Determined, Marco Rubio, when he was a Florida Senator and not a Trump toady, last reintroduced the Senate Sunshine Protection Act. We live in a country, however, that, for political sport, flirts with economic meltdown by casually threatening debt limits and massive tariffs on our friends and enemies. Rubio got nowhere except a job at the White House. Another Florida senator, Rick Scott, yeah, that Rick Scott, has picked up the baton and is running with it this year. 

And so, we begin, again, this time with the Sunshine Protection Act of 2025: Lock the Clock.

In the giant encyclopedia of incredibly stupid things humans have inflicted on themselves and the planet, which boasts such notable feats Congressperson Lauren Boebert and cappuccino-flavored potato chips, daylight saving time rises to the top of the list of heinous gaffes.

The story of time is marginally interesting. The story of saving it, not so much.

This gets a little nerdy here, but the gist is that ancient Egyptians had a thing for keeping track of time and the number “12.” 

Way-old timers identified 12 stars moving across the sky after sunset that marked the night. After several hundred years of refinement, voila, the 24-hour day was created.

It wasn’t fancy, but it helped people know when to meet to watch mastodon demolition derbies.

Within a few hundred years, we were all winding watches to let us know when to get to the bank to cover last night’s hot check before it got there.

Then came electric light, full-time jobs and The Great War. Germans invented the game of moving the clocks ahead in an effort to conserve energy needed to generate electricity.

Of course Americans had to do the same thing.

After the Great War, when the Germans went back to pouting and inventing other stuff, we all forgot about daylight saving time, because it was ridiculous, and we love us some electric light in this country.

Then the Germans started up again, this time inventing World War II, and we all needed more of everything and decided we could get it if we just moved the clocks ahead one hour in the spring.

A lot of things didn’t make much sense about World War II, and this was one of them.

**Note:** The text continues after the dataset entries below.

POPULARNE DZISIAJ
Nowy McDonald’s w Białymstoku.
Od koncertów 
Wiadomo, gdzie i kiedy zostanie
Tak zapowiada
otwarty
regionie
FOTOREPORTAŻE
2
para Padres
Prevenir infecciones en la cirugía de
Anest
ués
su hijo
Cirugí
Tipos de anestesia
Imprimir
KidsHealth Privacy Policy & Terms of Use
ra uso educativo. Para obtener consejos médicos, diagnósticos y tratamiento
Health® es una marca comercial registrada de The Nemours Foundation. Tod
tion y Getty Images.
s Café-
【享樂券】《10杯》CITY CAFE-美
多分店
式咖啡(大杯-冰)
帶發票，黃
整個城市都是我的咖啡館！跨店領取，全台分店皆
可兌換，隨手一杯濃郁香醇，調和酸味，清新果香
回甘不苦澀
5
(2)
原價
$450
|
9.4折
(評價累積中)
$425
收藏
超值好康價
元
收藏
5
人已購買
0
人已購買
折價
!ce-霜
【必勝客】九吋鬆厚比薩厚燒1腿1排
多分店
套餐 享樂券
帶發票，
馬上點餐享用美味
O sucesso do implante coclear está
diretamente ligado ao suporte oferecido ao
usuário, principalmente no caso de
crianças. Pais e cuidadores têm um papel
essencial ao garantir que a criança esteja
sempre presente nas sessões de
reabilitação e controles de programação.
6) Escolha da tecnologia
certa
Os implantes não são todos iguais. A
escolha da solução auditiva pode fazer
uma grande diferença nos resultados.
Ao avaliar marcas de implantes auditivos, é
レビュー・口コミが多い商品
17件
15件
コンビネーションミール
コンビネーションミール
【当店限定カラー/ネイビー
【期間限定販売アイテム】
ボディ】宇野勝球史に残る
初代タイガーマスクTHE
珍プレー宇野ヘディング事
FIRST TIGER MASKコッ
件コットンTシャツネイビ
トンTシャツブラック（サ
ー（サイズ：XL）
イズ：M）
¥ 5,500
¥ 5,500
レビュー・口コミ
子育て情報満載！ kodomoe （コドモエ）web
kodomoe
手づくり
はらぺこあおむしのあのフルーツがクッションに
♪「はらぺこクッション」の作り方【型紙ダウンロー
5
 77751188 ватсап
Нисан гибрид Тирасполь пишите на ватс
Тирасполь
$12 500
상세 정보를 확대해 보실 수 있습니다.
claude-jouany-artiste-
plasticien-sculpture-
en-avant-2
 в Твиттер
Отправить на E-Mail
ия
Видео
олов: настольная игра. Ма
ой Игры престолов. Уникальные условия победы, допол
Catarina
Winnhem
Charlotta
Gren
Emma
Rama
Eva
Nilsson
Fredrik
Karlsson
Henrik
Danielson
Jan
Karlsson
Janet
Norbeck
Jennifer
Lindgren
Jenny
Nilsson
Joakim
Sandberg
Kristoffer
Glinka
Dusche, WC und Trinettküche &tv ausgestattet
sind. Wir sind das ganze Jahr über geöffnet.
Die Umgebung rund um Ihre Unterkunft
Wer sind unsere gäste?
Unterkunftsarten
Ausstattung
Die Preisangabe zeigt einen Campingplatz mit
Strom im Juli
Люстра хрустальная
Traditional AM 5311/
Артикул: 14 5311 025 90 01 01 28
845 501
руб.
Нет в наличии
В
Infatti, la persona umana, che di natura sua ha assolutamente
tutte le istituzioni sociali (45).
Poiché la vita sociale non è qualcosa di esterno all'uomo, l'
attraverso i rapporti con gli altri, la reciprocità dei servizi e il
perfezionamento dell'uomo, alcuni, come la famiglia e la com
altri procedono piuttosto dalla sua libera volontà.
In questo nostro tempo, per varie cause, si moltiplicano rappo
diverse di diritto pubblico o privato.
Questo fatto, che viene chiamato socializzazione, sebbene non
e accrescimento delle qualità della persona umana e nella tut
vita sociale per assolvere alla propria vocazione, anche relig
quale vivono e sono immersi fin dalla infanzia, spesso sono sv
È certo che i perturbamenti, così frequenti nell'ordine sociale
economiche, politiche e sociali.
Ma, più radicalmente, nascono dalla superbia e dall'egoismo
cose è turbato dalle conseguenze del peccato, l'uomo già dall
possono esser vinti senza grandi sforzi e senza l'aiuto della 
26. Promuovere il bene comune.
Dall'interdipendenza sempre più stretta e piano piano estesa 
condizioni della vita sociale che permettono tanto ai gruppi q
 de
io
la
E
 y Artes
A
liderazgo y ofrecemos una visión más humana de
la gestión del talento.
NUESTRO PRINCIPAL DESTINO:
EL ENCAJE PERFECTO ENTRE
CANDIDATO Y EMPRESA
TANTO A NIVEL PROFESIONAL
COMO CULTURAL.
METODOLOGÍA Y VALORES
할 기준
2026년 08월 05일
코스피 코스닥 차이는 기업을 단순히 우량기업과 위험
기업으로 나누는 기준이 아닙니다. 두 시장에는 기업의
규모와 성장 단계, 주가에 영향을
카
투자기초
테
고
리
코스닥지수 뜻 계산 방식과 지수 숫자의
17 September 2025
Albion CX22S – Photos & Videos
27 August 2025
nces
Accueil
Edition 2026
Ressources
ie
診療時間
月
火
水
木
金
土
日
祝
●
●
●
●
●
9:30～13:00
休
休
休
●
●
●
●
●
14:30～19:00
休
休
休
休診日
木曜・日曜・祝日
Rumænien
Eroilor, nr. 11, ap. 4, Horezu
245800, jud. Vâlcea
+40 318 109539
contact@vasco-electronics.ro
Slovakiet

So the war ends and the Germans go back to making great trochen riesling and skis, but we don’t shake off the daylight saving time.

Rather than scrap this ridiculous notion of “saving daylight,” we institutionalize the damn thing.

We say it saves energy, which several studies show it clearly does not. We say that we keep at it to appease the farmers, which is a lie. Farmers are smart, rational people. They don’t care if you call it Work-Thirty. When the sun’s up, there’s farming to be done.

And so for the past 60 years, we’ve been dragging this useless boat anchor all over the calendar, saying that we’re all too vacuous or too OCD to go back to having the celestial dog wag the intervallic tail.

I would prefer that we just keep standard time year-round, because I’m old and fall asleep before the sun sets after one beer at the end of June, but I support anything that ends something as dumb as a bucket of hair inflicted on me just because state and federal lawmakers love hand-wringing.

If we can get the White House away from gazing daily into the Gulf of Narcissus, maybe we can solve the time calamity and other real problems.